La forêt sortit lentement de son silence, et bientôt les cris d’animaux emplirent de nouveau l’air lourd et humide du sous-bois. Le corps gisait immobile, sous une fine pluie de feuilles qui tombaient doucement à sa suite ; l’esprit allait partir, les paupières se fermèrent avec résignation. Un dernier soupir sortit de ses lèvres tuméfiées, puis le néant et la mort l’envahirent.
Une pluie violente battait les volets de bois du petit temple. L’homme, accroupi sur le sol, réarrangeait du bout de son bâton les braises du feu qui s’agitait dans l’âtre encastré dans le plancher au centre de la pièce. Les crépitements de la flamme se mêlaient aux bruits sourds des gouttes d’eau qui frappaient la toiture. Au dehors, l’orage se déchaînait.

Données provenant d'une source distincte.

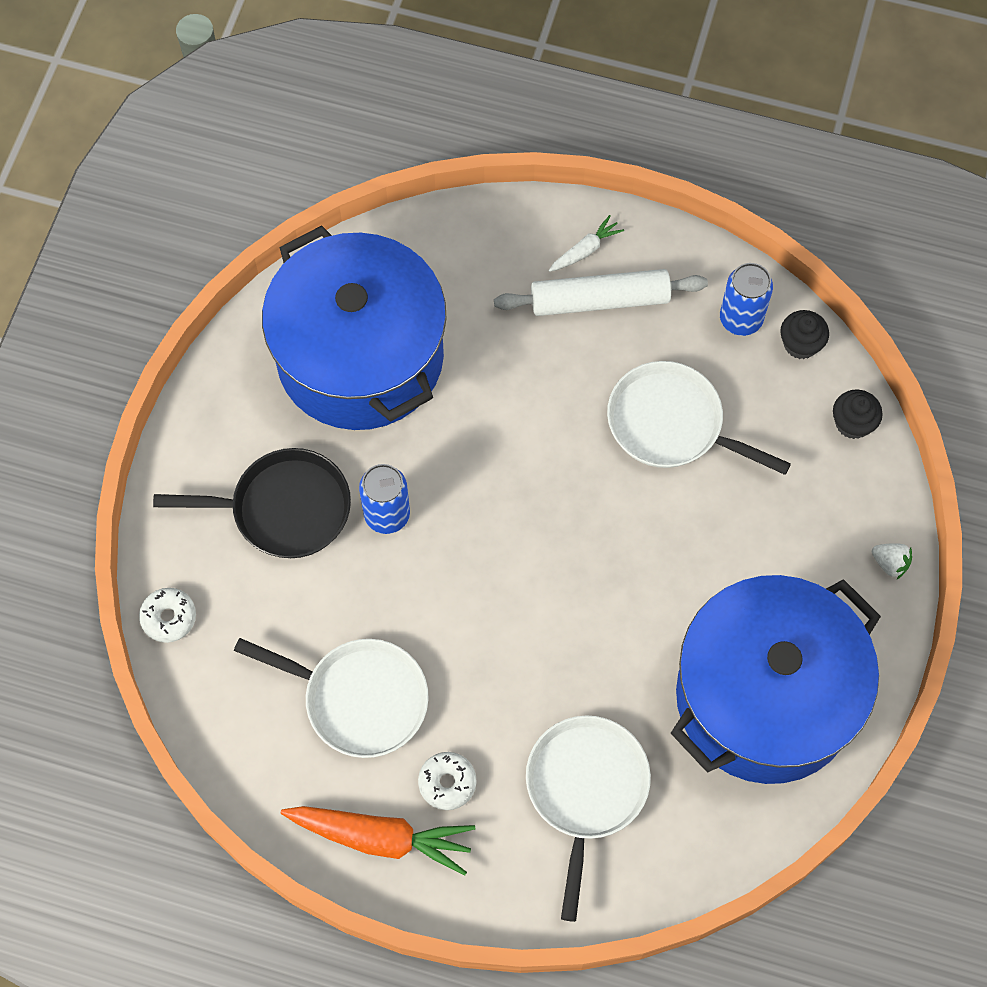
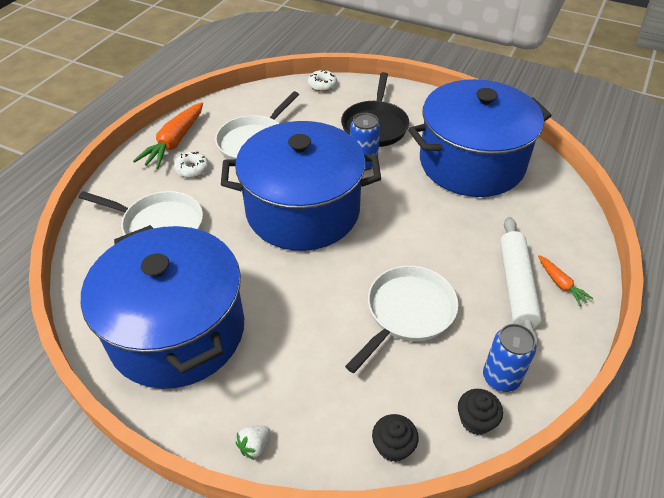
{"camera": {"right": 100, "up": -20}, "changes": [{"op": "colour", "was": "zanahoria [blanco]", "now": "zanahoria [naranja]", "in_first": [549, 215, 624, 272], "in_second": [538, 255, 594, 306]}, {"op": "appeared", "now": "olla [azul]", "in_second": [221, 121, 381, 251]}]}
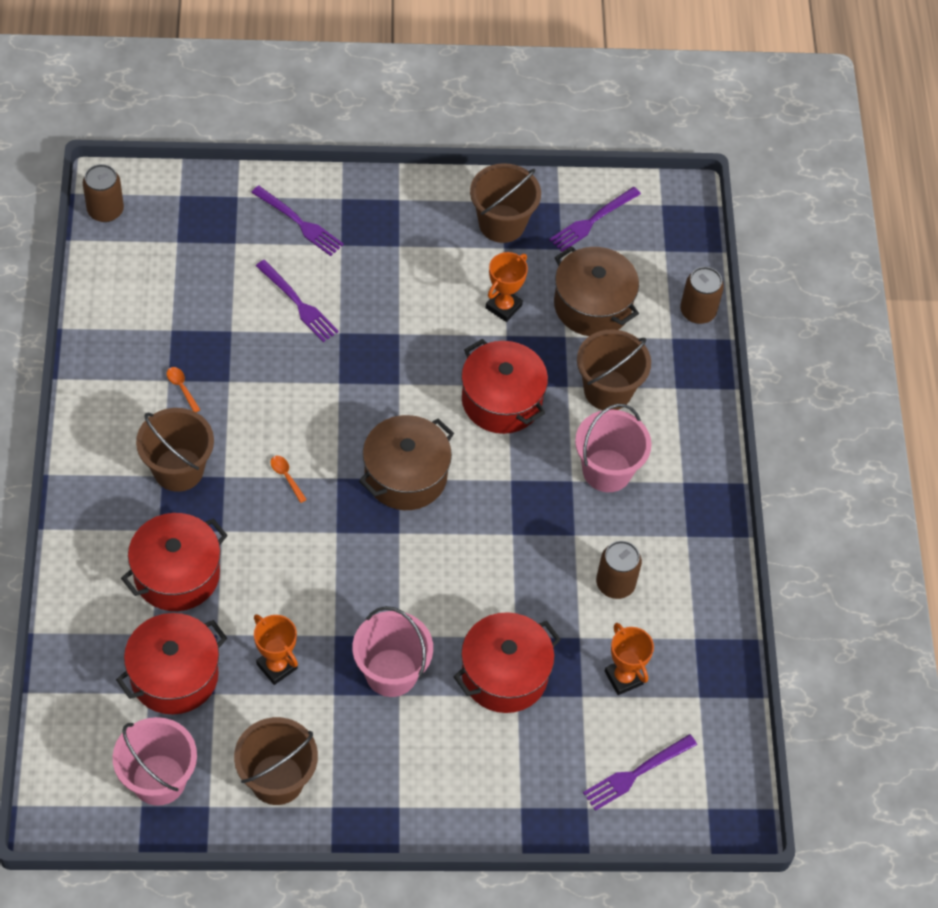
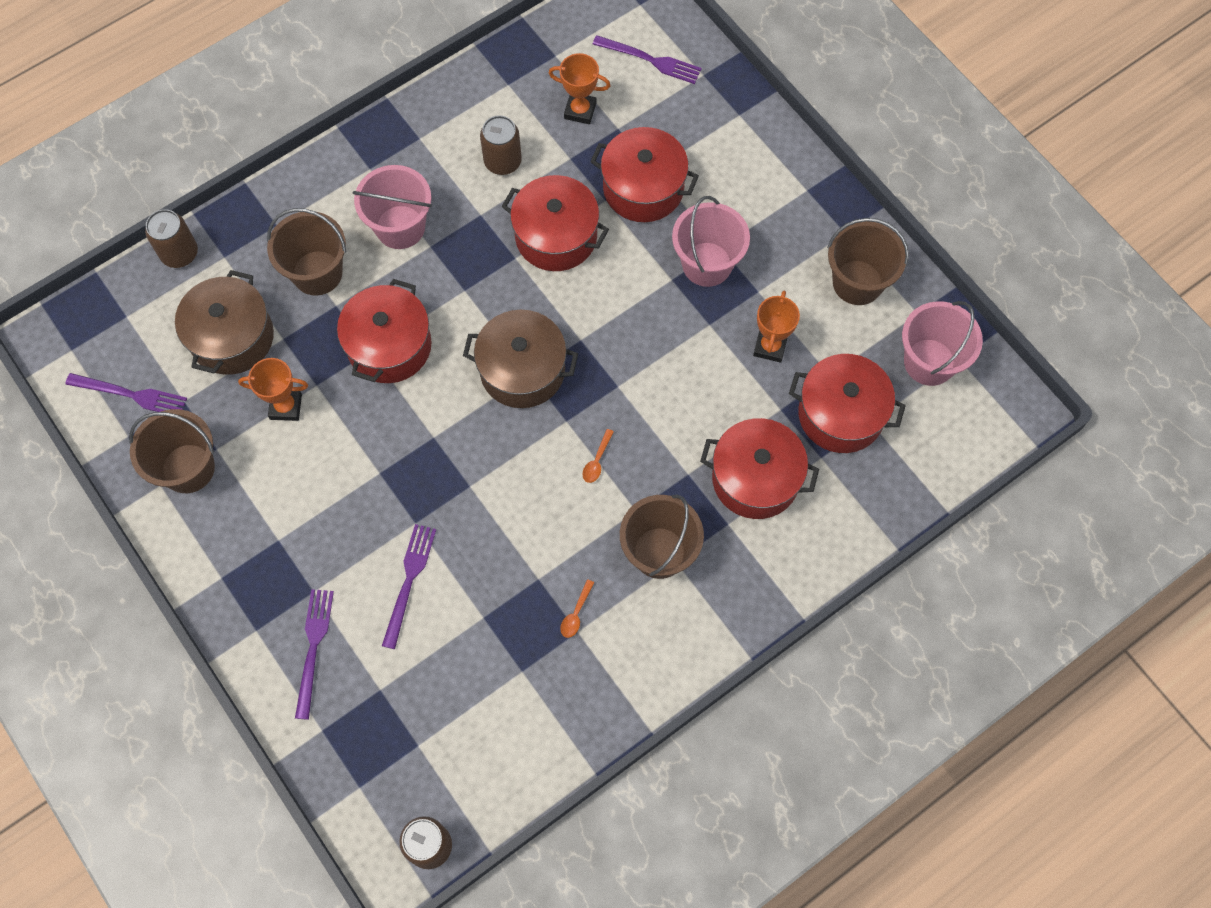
{"camera": {"right": -120, "up": 10}, "changes": [{"op": "spun", "was": "trofeo [naranja]", "in_first": [605, 623, 654, 695], "in_second": [549, 53, 611, 124], "clockwise": 75}, {"op": "appeared", "now": "olla [rojo]", "in_second": [502, 175, 609, 271]}]}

L’homme se leva lentement, rajustant méticuleusement les plis de sa tunique de lin. Sans autre bruit que celui de ses sandales claquant sur les lattes de bois usées, il se déplaça sans hâte jusqu’à un râtelier d’armes où se trouvaient de nombreux sabres disposés selon un ordre précis. Il fit courir ses doigts sur le manche de quelques armes, puis s’empara d’un long objet enroulé dans une belle pièce de tissu fin, qu’il déroula avec soin avant de la poser sur le sol à côté du râtelier. L’objet était une grande flûte traversière en bambou, assez fine et d’environ cinq pieds de long. Retournant s’asseoir près du feu, l’homme la porta à ses lèvres et commença à jouer. Une douce mélodie, feutrée, s’éleva dans l’obscurité du temple, tandis à l’extérieur les éléments redoublaient de violence.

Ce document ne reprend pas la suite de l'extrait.